[PAGE EXTRACT]
===============

From: Avi Arditti <aardit@voa.gov>
Date: Wed, 23 Oct 2002 12:43:23 -0400
Message-ID: <3DB6D1AB.700DA895@voa.gov>
To: w3c-wai-gl@w3.org
CC: Lisa Seeman <seeman@netvision.net.il>, Lee Roberts <leeroberts@roserockdesign.com>

Greetings,

Here are the success criteria that Lisa and I would like to put forward
for discussion. Thanks also to Lee for his input! You'll recognize a lot
of the items from the compiled list of ideas.  Other ideas come from
diverse sources, from the AECMA Simplified English for aerospace
maintenance documentation to the Vocational and Rehabilitation Research
Institute (vrri.org) in Calgary. I discovered that a very fine person
there named Janet Pringle works with cognititively disabled
"translators" to adapt documents into plain language (yes, she calls it
that).

The idea for writing the success criteria as checklists came out of
suggestions by John, Wendy, Jason and others in the September 19
meeting. This approach offers a pragmatic (though no doubt imperfect)
measure of testability without restricting creativity. We are not saying
that anyone has to implement any of the items. All we are saying is that
they have to assess their content according to these criteria and
discuss reasons for any exceptions. The hope, obviously, is that they
will see the wisdom in ideas that might never even have come to mind. So
perhaps it's more carrot than stick.  

As you read below, note that Level 1 and Level 2 are written in
different formats. Which format do you prefer? The items at Level 1 are
phrased as statements. The items at Level 2 are phrased as questions. 

The techniques and informative sections can add:
-  examples of valid reasons to exclude a criteria (Shakespeare quote
...)
-  techniques for deciding on a suitable sentence length etc ... 
-  ways to test for each criteria.

------


Checkpoint 4.1 Write clearly. (or whatever ... )

These success criteria reflect many of the plain-language principles
used to promote clarity in writing. The first and second levels are
written as checklists of items to guide editorial considerations.
Conformance requires that you consider each item and answer "yes," "no"
or "not applicable." You must also consider the reasons for any
exceptions. 

You will have met Checkpoint 4.1 at the Minimum Level if you based your
answers on deliberation of each item and the reasons for any exceptions.

Generally speaking:
1. Your site lists in metadata the cognitive skills or reading age that
a user would need to understand the important content.
2. Page titles are accurate and unique. 
3. The  words and language structure are probably familiar to disabled
people within your intended audience. <An informative section could list
the various sorts of disabilities that might be found in example
audiences. For instance, the audience of a professional journal might
include people with learning disabilities or semantic-pragmatic disorder
or first-stage Alzheimer's.> 
4. Terms that should be familiar to the intended audience audience are
favored over terms that are less likely to be understood.
5. Sentences are  limited to a single idea. <Informative sections could
list values specific to languages and disabilities>
6. Paragraphs are limited to a single idea.
7. Sentences are limited to lengths that disabled users within your
intended audience would probably consider reasonable.
8. Definitions/explanations are embedded or linked when the content
introduces new concepts or terminology.
9. Disabled users within your audience are likely to understand any
abbreviations or acronyms.

===============

[SUPPLIED INFORMATION]

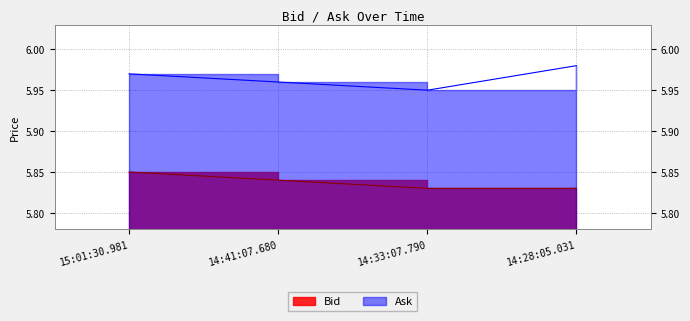

At which label is Ask closest to 5?

14:33:07.790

===============

[WORK ITEM A]
In the message proposing success criteria for writing clearly, why were the criteria written as checklists?
[WORK ITEM B]
Write out the stretch of the message on success criteria for writing clearly from "As you read" through "for each criteria.".

[EXPECTED ANSWER A]
Writing the criteria as checklists gives a pragmatic, though imperfect, measure of testability without restricting creativity.

[EXPECTED ANSWER B]
As you read below, note that Level 1 and Level 2 are written in
different formats. Which format do you prefer? The items at Level 1 are
phrased as statements. The items at Level 2 are phrased as questions. 

The techniques and informative sections can add:
-  examples of valid reasons to exclude a criteria (Shakespeare quote
...)
-  techniques for deciding on a suitable sentence length etc ... 
-  ways to test for each criteria.